## Task instructions:
Beneath this line are the data; copy exactly the part of them that opens with the line containing "left front paw: (377, 527)" and closes with the line containing "right front paw: (483, 533)", and only that part.

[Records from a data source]
Start of Block

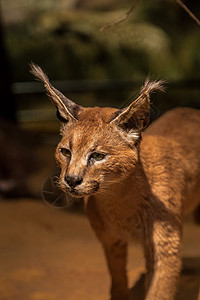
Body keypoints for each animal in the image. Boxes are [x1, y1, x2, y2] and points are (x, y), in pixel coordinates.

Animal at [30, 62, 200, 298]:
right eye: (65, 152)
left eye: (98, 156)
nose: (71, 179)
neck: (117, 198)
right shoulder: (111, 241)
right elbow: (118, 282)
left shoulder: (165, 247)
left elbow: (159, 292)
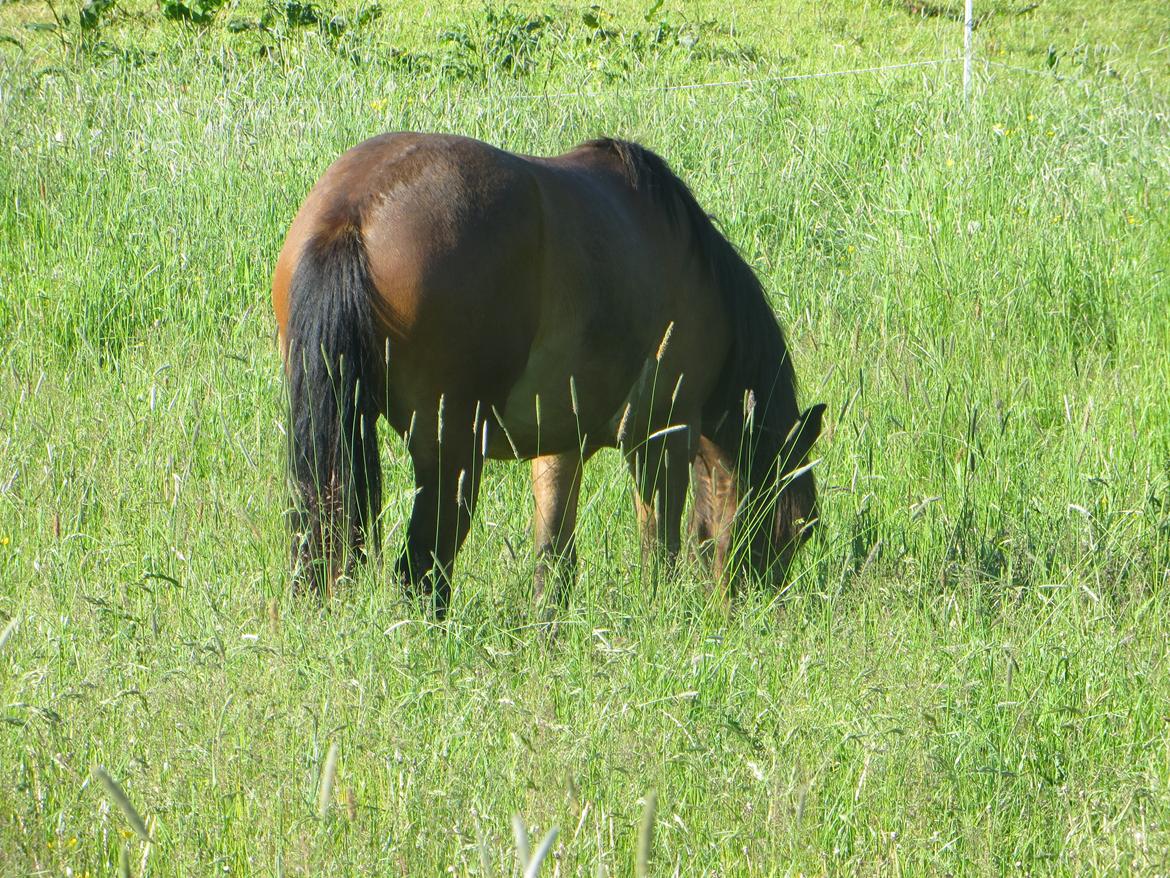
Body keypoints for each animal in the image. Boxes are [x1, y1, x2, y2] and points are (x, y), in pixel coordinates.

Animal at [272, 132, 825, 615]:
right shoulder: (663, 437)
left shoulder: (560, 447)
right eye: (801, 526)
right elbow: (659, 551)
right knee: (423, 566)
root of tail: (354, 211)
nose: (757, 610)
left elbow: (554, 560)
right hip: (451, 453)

End of Block
Start of Block

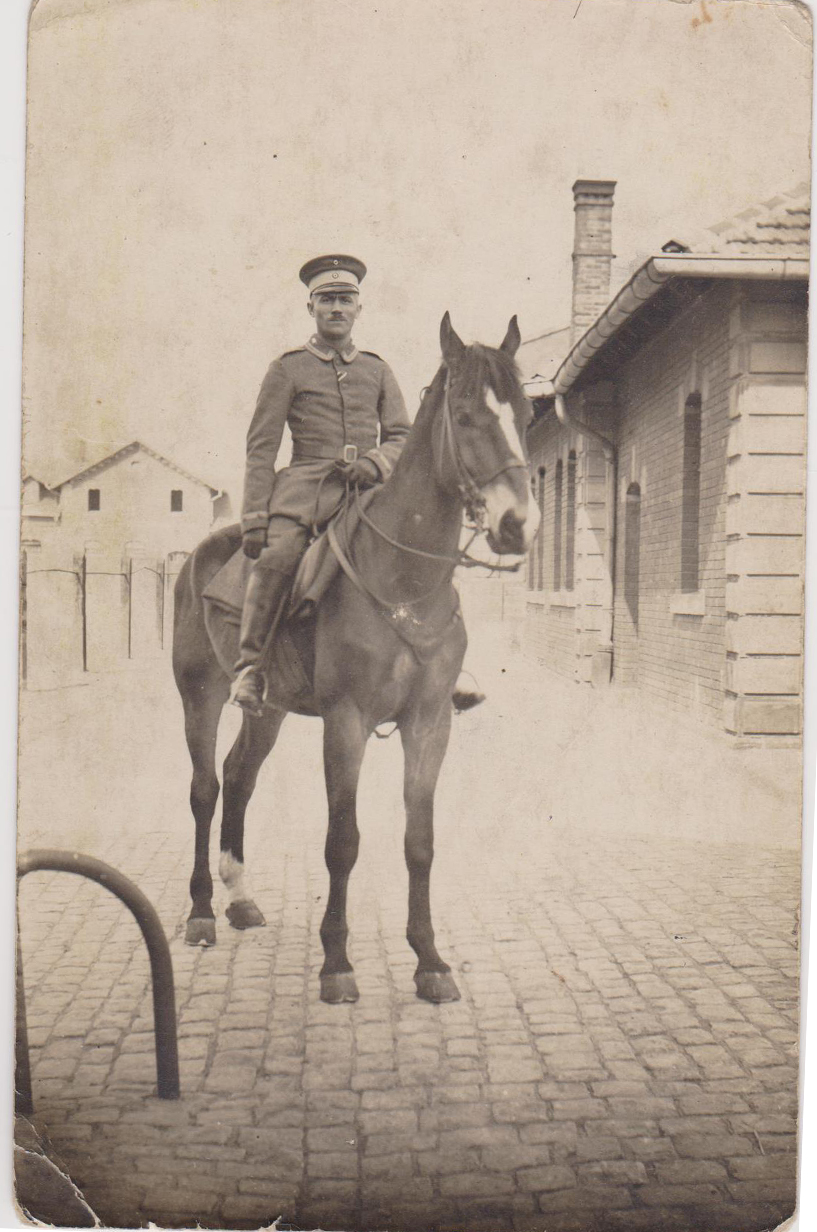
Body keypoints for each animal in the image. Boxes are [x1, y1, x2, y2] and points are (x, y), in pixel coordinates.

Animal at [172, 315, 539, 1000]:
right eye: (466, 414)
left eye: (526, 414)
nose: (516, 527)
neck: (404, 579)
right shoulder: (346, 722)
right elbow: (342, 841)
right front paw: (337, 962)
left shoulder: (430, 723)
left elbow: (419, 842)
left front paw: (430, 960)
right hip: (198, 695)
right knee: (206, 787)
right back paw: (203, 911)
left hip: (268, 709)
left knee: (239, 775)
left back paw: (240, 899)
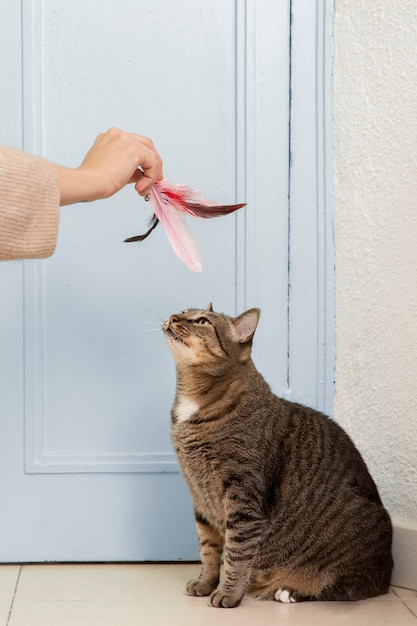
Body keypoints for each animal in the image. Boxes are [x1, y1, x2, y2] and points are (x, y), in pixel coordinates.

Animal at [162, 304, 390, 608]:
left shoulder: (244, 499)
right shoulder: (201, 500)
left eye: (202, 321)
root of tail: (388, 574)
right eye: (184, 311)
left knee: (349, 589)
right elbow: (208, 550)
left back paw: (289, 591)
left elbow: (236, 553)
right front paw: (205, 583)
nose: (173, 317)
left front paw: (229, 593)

End of Block
Start of Block

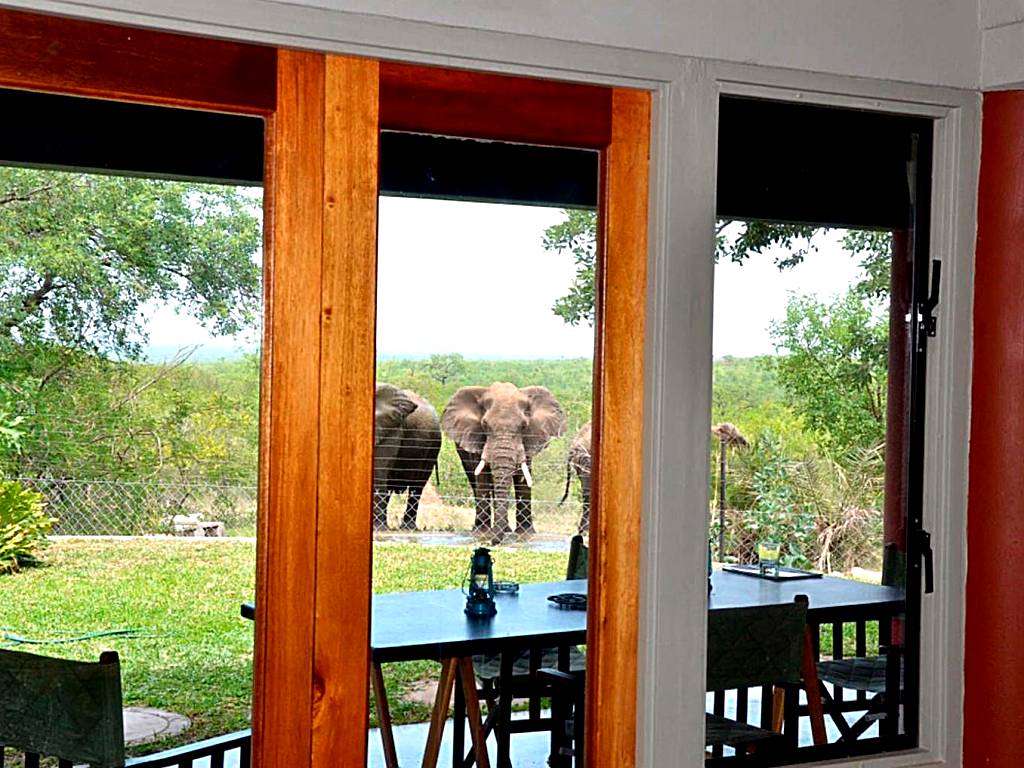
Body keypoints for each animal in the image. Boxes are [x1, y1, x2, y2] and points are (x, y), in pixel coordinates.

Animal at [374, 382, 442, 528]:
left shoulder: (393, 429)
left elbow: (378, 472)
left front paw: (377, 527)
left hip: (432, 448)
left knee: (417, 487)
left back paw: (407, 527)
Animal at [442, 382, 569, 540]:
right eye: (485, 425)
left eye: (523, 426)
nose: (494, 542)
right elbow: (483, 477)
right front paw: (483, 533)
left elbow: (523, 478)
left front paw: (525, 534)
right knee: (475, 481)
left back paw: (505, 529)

End of Block

## Output for this task:
left front paw: (377, 527)
left hip: (432, 448)
left knee: (417, 487)
left back paw: (407, 527)
Animal at [442, 382, 569, 540]:
right eye: (485, 425)
left eye: (523, 426)
nose: (494, 542)
right elbow: (483, 477)
right front paw: (483, 533)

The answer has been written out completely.